» **Brief**
Count the lines of the data below that contain the string "chart", with case mattering. Reply with the number only.

» **Source material**
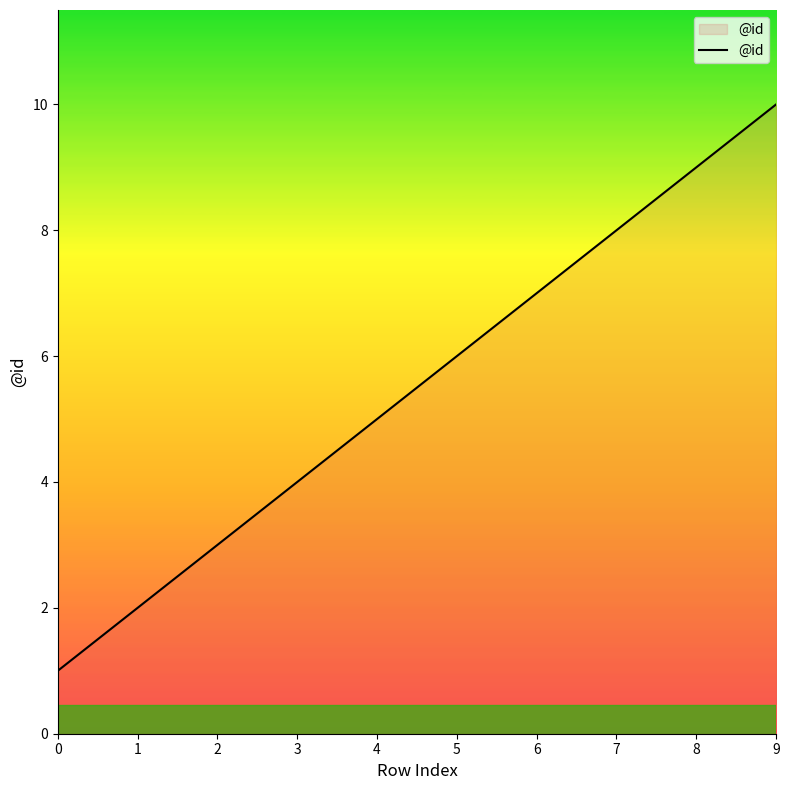

Reading left to right, extract all data points from this chart.

1	2	3	4	5	6	7	8	9	10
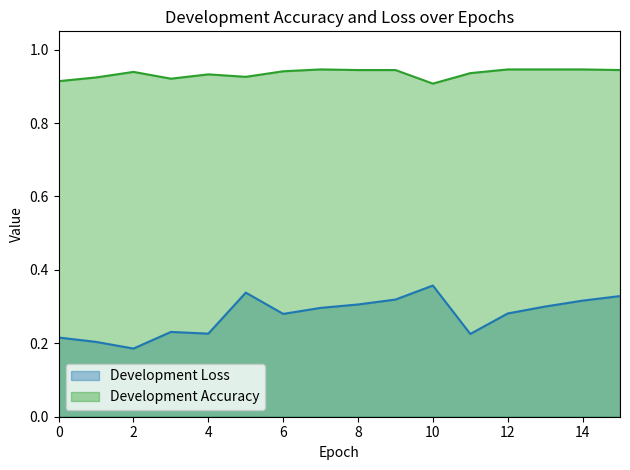

At how many categories does at least one series exceed 0?

16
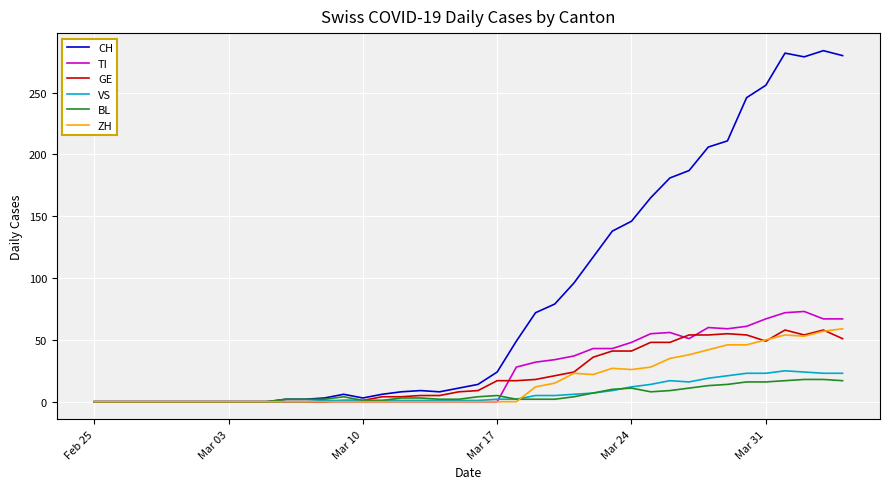

Which series has the largest total across all categories?

CH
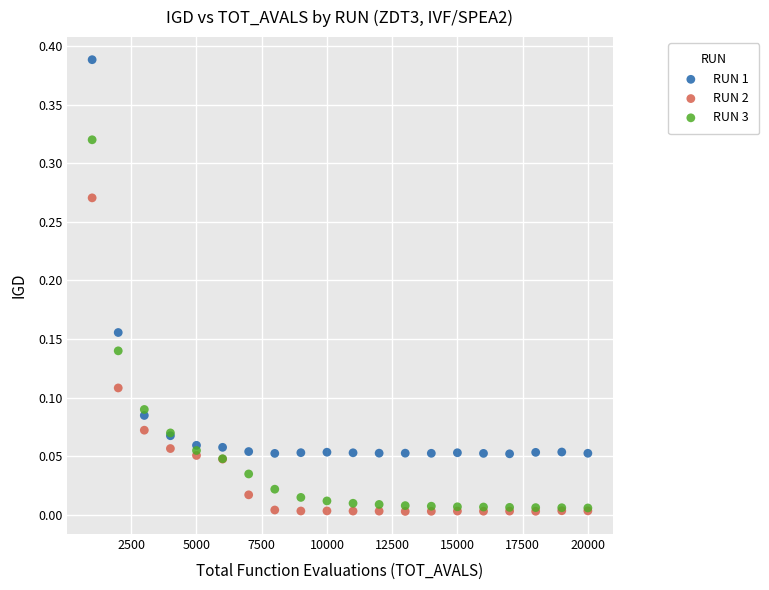

What are all the series names shown in the legend?

RUN 1, RUN 2, RUN 3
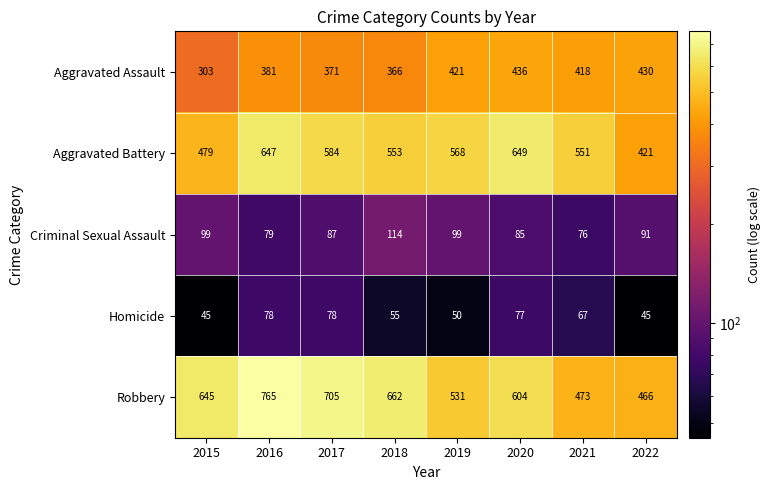

What is the difference between the highest and lowest values at 2022?

421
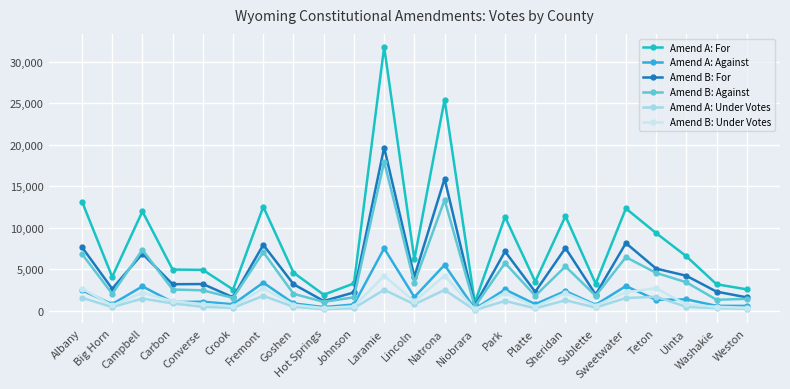

Where does the Amend B: Against series first go above 2560?

Albany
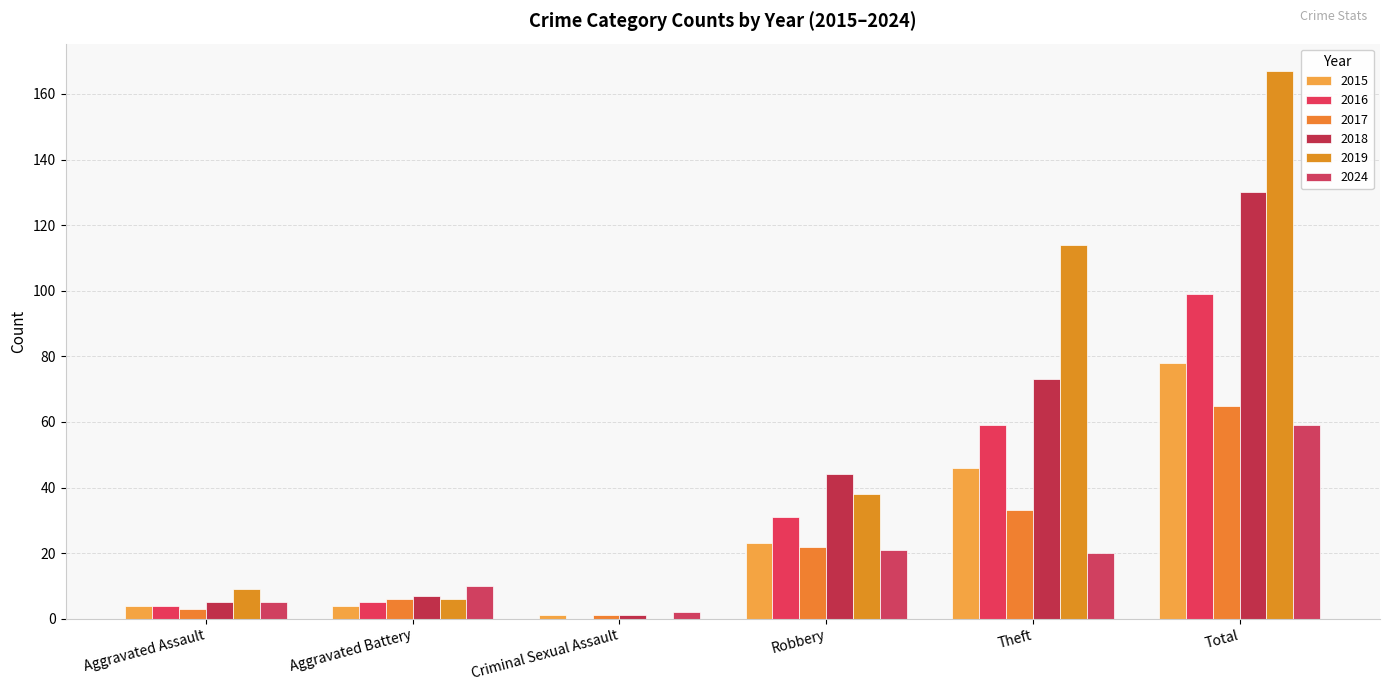

Are the bars horizontal?

No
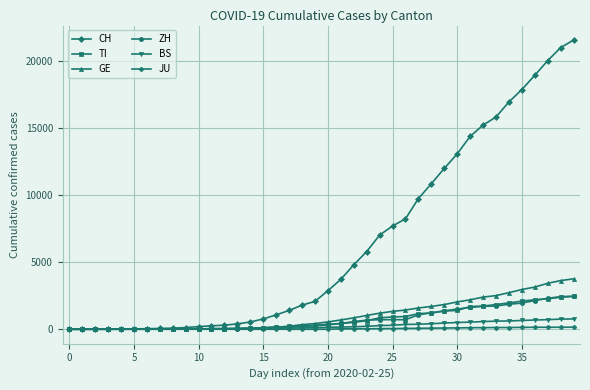

How many lines are shown in the chart?

6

» **Answer to this problem**
2